11 Dec 2013

Lloyds fined for ‘serious failings’ in bonus scheme

Taxpayer-backed Lloyds Banking Group is fined a record £28m after the City regulator uncovered failings in its bonus schemes that put pressure on sales staff to hit targets or risk being demoted.

The Financial Conduct Authority (FCA) said a lack of control over incentive schemes for advisers within Lloyds TSB, Bank of Scotland and Halifax meant there was a risk that customers were sold unsuitable financial products.

In the worst case, the FCA found that an adviser had sold an insurance policy to himself, his wife and a colleague, to ensure he was not demoted.

It is the largest penalty ever imposed by the FCA or its predecessor, the Financial Services Authority, for retail conduct failings and was increased by 10 per cent because Lloyds repeatedly ignored warnings from regulators over its staff incentive schemes.

Conservative MP Mark Garnier, a member of the Treasury select committee, told Channel 4 News the big banks had created an “accountability firewall” that protected the most senior staff from what other employees were doing.

He said “heads should roll” at Lloyds and that lessons had “apparently not” been learned since the 2008 financial crisis.

‘Not pleasant reading’

Tracey McDermott, the FCA’s director of enforcement and financial crime, said:

“The findings do not make pleasant reading.

“Customers have a right to expect better from our leading financial institutions and we expect firms to put customers first, but firms will never be able to do this if they incentivise their staff to do the opposite.”

Bonus culture

The FCA found that seven out of ten advisers at Lloyds TSB and three out of ten at Halifax received their monthly bonuses even though a high proportion of sales were found, by the firms themselves, to be unsuitable or potentially unsuitable.

At Lloyds TSB, 229 advisers received a bonus even though all of their assessed sales were deemed unsuitable or potentially unsuitable.

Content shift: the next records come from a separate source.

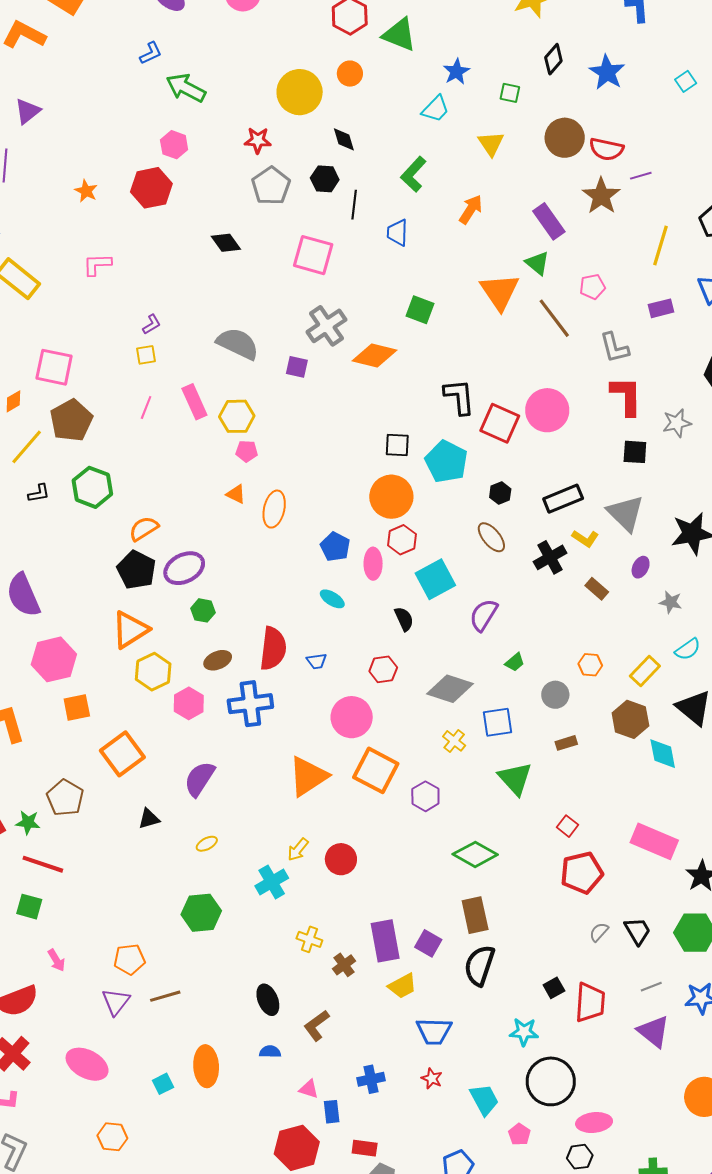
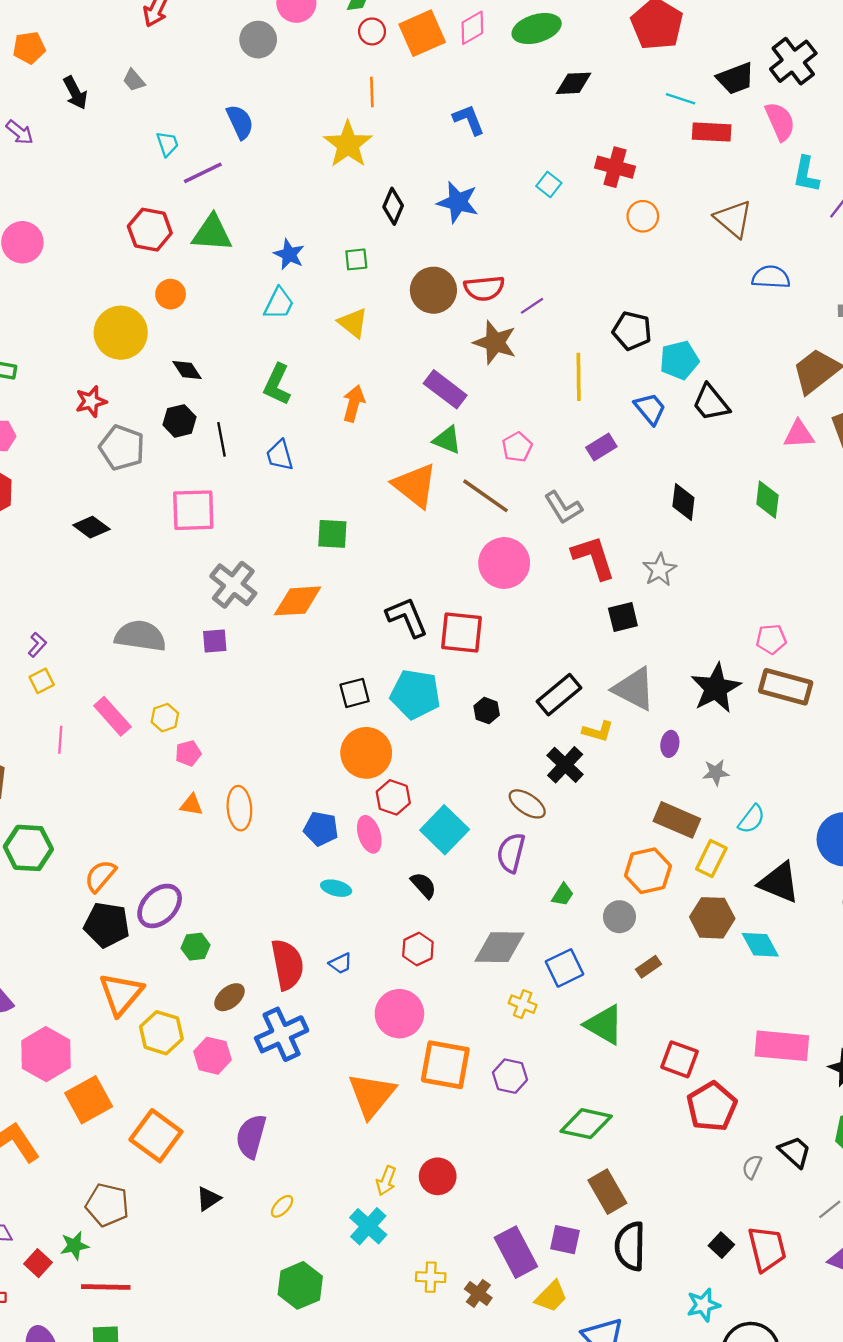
pink circle: (547, 410) -> (504, 563), moved
yellow hexagon: (237, 416) -> (165, 718), size x0.7
brown ellipse: (491, 537) -> (527, 804), moved
brown rectangle: (597, 589) -> (677, 820), moved, size x1.6
orange hexagon: (590, 665) -> (648, 871), size x1.6
orange square: (77, 708) -> (89, 1100), size x1.4
red square: (568, 826) -> (680, 1059), size x1.5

The fine follows a review of bonus schemes in the banking industry, which found that 20 financial firms were at risk of mis-selling products to their customers.

Lloyds’ failings were “so serious” that it was referred for further investigation in 2012. The bank has agreed to pay compensation to customers affected by mis-selling. It is carrying out a review into what happened and it is not clear at the moment what the total compensation bill will be.

Customers who believe they may have been mis-sold financial products do not need to take any action; those affected will be contacted by Lloyds.

Products mis-sold include share ISAs and critical illness and income protection policies. The period of mis-selling was between 1 January 2010 and 31 March 2012.

More than a million products were sold to about 700,000 people who invested roughly £2bn.

A short history of bank mis-selling

Interest rate swaps

In June 2012, Barclays, HSBC, Lloyds and Royal Bank of Scotland (RBS) agreed to compensate thousands of business customers after the Financial Services Authority found they mis-sold specialist insurance on loans. Businesses were sold interest rate swap arrangements (IRSAs), which were meant to protect them against the effects of a rise in interest rates. Channel 4 News revealed in December 2012 that in some cases, hidden penalties began to kick in when rates fell.

In October 2013, we also reported that RBS had been seizing properties from customers only for a subsidiary of the bank to buy them at knock-down prices. Property developer Chris Kashourides blamed his predicament on the purchase on an IRSA.

Payment protection insurance

In November 2012, the Lloyds bill for mis-sold PPI passed the £5bn mark. In February of that year, five serving and former Lloyds bankers were stripped of £1.4m in bonuses because of their role in this mis-selling. In February 2013, Barclays said it was allocating another £1bn to compensate people wrongly sold financial products.

More than half - £600m - will go to those mis-sold PPI and is on top of the £2bn Barclays had already put aside. The rest of the money - £400m - is to cover mis-sold interest rate swaps to small businesses, and was in addition to the £450m previously allocated.

Lloyds apologised to customers and admitted its management of incentive schemes was “inadequate”.

It has begun contacting customers affected and said it has made major changes to its sales incentive schemes since the issue first emerged in 2011 “to ensure that all its schemes are focused on doing the right things for customers and providing good service”.

‘Collective national hypnosis’

Martin Lewis, founder of MoneySavingExpert.com, said the recent raft of bank scandals has seen customers become more sceptical of the industry’s sales practices.

He added: “We need a form of collective national hypnosis to ensure that when people walk into their bank and see ‘adviser’, they read ‘salesperson’ instead.

“A bank’s job is to flog you stuff, and they’ve proved time and time again that whether customers need it or not, they’ll do just that.”